╭─ DATA

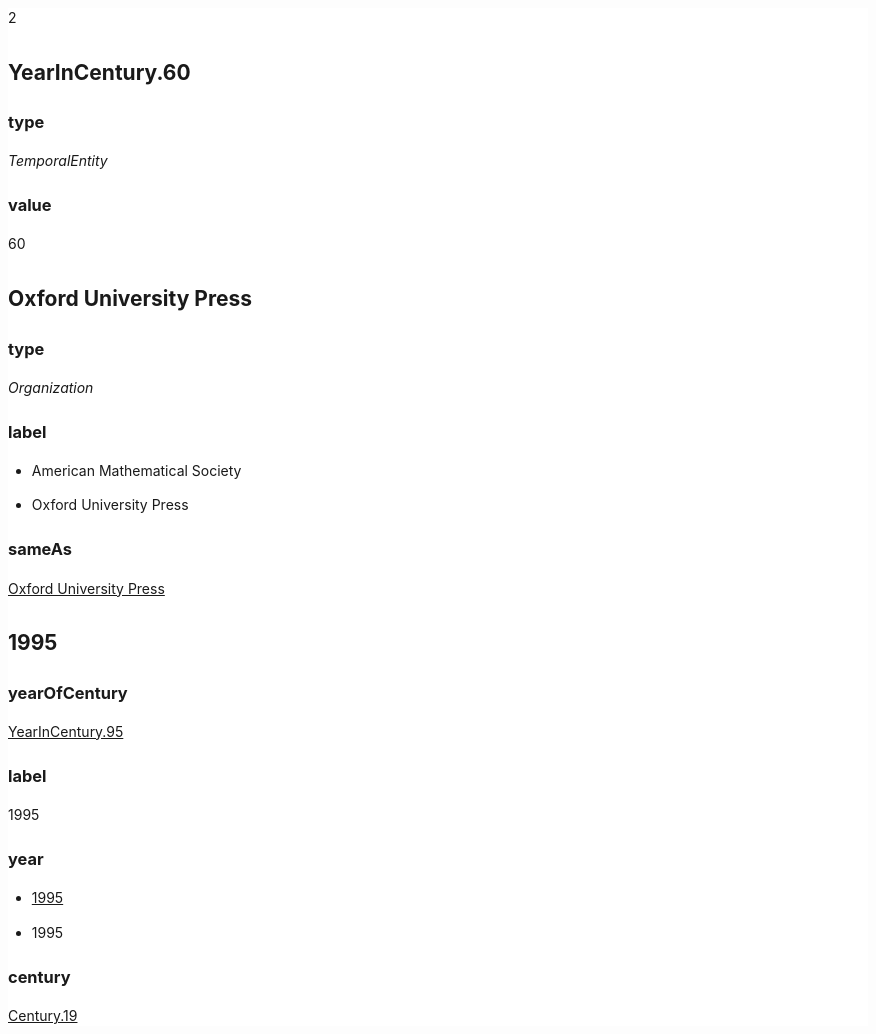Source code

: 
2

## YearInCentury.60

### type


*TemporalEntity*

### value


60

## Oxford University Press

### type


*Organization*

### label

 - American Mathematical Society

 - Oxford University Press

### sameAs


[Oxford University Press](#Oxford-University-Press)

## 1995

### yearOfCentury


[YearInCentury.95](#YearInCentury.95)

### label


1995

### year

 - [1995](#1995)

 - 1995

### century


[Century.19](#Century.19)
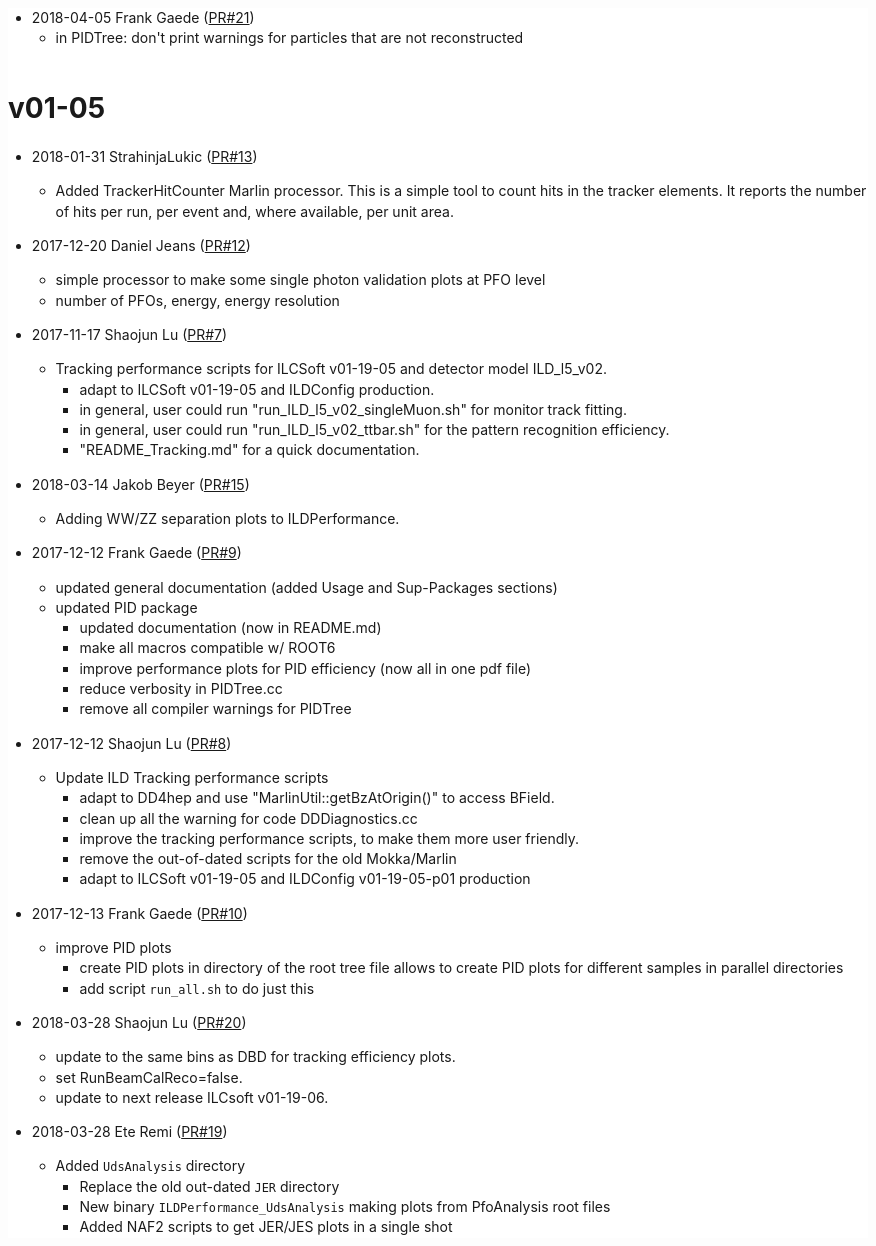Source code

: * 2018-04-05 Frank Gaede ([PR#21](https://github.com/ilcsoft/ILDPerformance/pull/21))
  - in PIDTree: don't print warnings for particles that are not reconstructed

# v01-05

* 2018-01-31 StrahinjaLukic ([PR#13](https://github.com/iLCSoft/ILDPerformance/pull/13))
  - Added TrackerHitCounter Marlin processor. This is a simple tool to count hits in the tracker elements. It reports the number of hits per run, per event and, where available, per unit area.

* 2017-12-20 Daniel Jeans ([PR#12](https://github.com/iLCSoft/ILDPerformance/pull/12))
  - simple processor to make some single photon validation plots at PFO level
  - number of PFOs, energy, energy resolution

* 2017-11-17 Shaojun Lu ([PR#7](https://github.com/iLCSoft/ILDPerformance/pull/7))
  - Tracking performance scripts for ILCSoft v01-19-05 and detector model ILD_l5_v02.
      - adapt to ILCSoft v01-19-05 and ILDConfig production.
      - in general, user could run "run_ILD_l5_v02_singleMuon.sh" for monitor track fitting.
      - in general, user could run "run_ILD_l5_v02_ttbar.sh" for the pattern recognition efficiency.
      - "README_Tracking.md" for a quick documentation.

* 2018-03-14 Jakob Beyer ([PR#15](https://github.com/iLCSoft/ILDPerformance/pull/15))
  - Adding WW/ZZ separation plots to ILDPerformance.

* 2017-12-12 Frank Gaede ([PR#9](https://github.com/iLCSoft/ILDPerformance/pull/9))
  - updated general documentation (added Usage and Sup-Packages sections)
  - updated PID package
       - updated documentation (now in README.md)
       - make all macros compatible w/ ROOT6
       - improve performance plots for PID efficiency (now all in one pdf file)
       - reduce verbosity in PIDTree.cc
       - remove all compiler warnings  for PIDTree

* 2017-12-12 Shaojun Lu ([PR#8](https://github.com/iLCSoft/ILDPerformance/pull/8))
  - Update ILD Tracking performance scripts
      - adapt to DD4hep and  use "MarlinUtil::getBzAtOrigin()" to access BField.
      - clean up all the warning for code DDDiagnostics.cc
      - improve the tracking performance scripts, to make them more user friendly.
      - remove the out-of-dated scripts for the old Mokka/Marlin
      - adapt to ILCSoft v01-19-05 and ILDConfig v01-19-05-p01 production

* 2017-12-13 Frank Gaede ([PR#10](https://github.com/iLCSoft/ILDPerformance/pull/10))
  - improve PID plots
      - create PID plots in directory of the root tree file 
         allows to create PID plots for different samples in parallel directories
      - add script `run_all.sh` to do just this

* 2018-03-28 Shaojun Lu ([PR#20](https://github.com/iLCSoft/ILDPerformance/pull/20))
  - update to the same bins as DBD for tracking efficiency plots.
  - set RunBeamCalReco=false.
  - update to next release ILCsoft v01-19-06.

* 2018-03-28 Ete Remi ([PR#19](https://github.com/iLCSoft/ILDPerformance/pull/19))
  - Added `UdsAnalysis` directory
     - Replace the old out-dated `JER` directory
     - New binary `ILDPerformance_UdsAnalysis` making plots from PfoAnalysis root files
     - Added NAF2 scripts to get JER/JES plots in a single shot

╰─
╭─ DATA

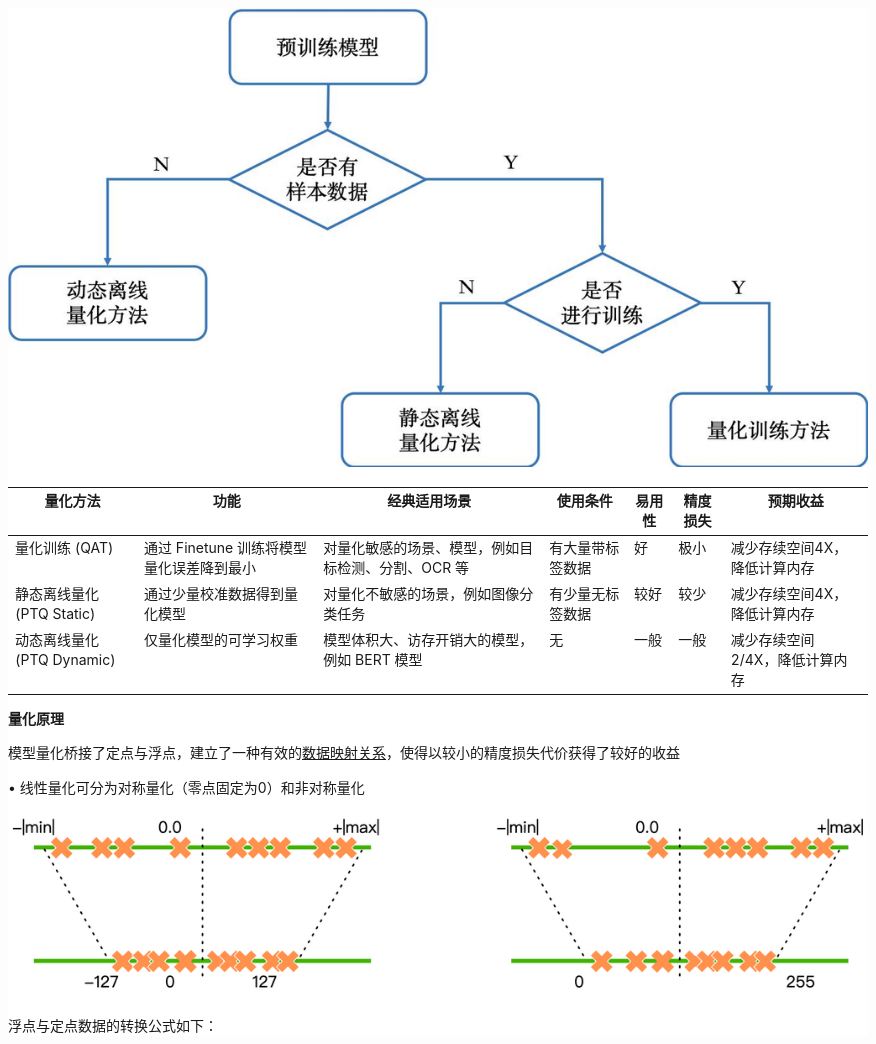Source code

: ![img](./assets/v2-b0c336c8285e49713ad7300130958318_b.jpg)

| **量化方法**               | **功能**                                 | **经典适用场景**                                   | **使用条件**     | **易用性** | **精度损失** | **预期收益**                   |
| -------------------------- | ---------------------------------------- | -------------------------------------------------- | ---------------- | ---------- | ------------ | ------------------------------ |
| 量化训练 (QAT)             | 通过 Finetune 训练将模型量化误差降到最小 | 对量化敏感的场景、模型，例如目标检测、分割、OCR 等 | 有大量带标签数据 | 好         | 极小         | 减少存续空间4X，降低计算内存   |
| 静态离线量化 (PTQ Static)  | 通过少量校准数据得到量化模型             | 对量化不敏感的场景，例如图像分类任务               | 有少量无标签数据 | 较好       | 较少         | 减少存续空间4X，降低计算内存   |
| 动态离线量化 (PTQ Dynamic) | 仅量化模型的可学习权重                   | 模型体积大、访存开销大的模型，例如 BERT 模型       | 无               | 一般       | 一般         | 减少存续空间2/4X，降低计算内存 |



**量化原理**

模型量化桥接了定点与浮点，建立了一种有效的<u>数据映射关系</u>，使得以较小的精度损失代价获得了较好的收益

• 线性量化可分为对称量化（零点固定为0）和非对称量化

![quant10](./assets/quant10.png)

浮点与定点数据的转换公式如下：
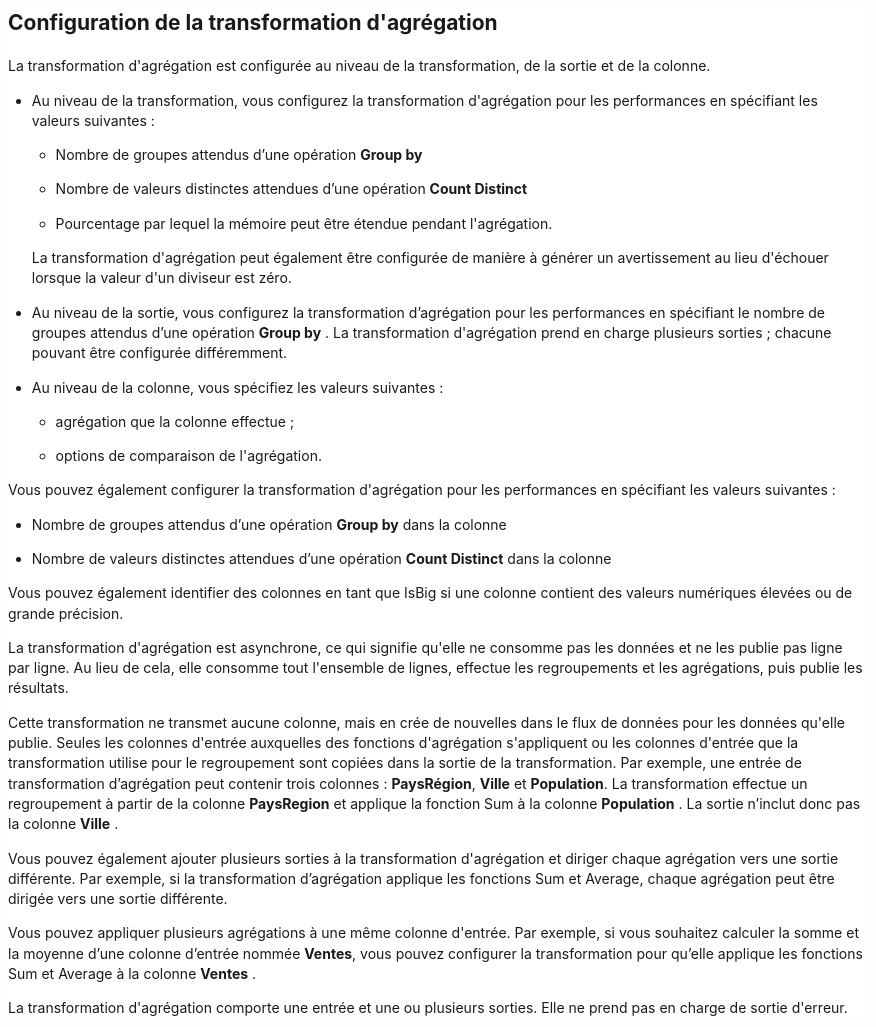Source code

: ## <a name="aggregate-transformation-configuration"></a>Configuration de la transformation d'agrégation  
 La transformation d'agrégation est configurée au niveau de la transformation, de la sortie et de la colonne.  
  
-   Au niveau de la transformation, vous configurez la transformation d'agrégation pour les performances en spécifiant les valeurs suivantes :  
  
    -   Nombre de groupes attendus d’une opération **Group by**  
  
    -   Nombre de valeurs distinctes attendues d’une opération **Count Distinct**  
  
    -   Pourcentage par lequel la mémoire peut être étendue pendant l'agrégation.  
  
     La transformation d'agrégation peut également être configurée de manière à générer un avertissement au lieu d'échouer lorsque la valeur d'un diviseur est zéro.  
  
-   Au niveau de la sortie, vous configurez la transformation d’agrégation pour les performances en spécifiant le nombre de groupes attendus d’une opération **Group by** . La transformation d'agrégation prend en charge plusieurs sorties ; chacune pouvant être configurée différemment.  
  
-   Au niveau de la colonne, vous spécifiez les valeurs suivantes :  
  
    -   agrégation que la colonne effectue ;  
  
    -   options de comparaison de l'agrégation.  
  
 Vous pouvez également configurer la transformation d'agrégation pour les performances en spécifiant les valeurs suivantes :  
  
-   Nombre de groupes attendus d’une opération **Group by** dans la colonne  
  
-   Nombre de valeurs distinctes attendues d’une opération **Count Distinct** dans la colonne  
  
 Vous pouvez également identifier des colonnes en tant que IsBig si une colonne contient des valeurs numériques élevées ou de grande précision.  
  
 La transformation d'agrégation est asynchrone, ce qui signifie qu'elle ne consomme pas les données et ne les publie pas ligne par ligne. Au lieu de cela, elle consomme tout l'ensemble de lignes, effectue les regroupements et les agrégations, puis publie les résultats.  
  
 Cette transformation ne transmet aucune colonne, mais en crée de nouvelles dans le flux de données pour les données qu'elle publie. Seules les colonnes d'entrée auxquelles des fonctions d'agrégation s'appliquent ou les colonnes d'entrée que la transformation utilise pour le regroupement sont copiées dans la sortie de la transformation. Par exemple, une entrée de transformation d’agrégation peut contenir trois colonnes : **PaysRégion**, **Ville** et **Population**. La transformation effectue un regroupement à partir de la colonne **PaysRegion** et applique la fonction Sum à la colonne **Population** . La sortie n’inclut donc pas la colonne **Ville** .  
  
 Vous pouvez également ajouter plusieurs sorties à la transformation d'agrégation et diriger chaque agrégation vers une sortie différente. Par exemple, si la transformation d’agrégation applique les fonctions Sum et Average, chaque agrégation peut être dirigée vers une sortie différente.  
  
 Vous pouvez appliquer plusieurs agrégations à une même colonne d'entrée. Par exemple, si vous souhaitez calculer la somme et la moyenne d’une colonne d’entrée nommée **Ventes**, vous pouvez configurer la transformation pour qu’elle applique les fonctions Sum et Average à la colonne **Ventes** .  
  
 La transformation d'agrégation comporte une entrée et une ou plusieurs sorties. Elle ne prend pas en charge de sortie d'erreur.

╰─
╭─ DATA

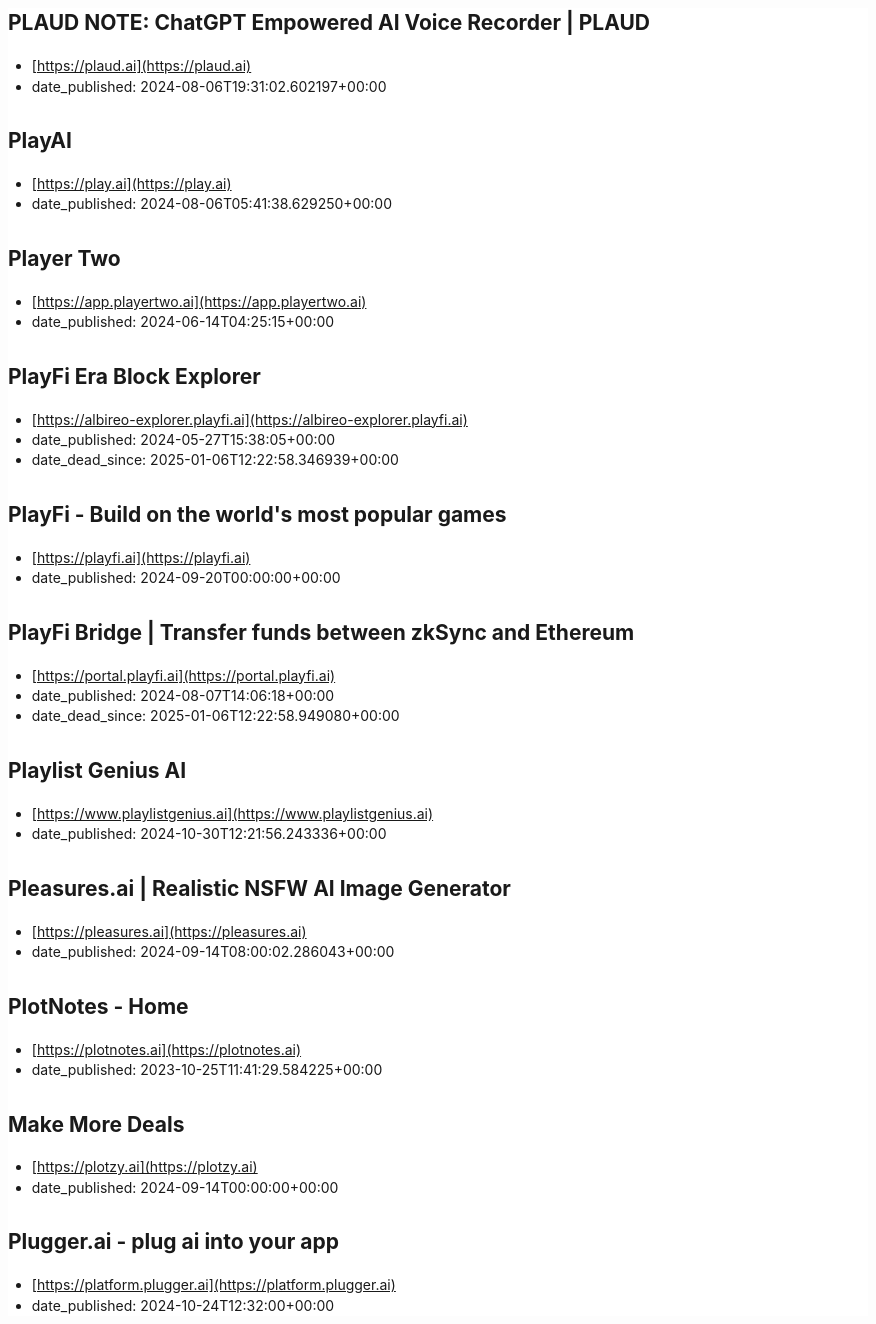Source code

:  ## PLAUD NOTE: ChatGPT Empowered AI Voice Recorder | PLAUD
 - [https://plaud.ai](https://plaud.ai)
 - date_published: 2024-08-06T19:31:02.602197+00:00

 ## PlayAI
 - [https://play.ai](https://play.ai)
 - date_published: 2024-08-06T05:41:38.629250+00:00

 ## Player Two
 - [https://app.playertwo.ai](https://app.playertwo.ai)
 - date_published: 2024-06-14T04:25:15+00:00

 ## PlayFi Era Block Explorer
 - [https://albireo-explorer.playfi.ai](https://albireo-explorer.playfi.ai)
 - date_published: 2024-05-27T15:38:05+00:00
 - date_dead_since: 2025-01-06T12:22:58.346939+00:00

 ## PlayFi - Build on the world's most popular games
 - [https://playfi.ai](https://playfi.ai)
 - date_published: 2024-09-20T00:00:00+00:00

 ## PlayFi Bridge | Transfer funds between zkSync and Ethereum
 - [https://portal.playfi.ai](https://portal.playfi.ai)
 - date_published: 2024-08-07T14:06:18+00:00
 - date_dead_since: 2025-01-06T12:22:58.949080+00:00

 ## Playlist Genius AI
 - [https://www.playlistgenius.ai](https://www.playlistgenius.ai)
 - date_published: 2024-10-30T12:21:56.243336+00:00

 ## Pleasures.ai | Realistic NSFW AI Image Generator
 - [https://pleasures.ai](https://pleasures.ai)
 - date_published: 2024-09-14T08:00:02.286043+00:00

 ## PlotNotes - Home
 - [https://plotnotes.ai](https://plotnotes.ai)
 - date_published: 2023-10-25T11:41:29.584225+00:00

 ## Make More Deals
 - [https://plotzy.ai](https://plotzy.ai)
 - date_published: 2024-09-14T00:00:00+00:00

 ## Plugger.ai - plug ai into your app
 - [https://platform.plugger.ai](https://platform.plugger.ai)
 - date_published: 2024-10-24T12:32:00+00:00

╰─

◆ WHAT NEEDS TO BE DONE:
In the part that opens with the line containing "colonne effectue ;" and closes with the line containing "Vous pouvez également identifier", change every occurrence of "valeurs" to "données" and reproduce only those lines, with all else unchanged.

◆ EXERCISE RESPONSE:
    -   agrégation que la colonne effectue ;  
  
    -   options de comparaison de l'agrégation.  
  
 Vous pouvez également configurer la transformation d'agrégation pour les performances en spécifiant les données suivantes :  
  
-   Nombre de groupes attendus d’une opération **Group by** dans la colonne  
  
-   Nombre de données distinctes attendues d’une opération **Count Distinct** dans la colonne  
  
 Vous pouvez également identifier des colonnes en tant que IsBig si une colonne contient des données numériques élevées ou de grande précision.  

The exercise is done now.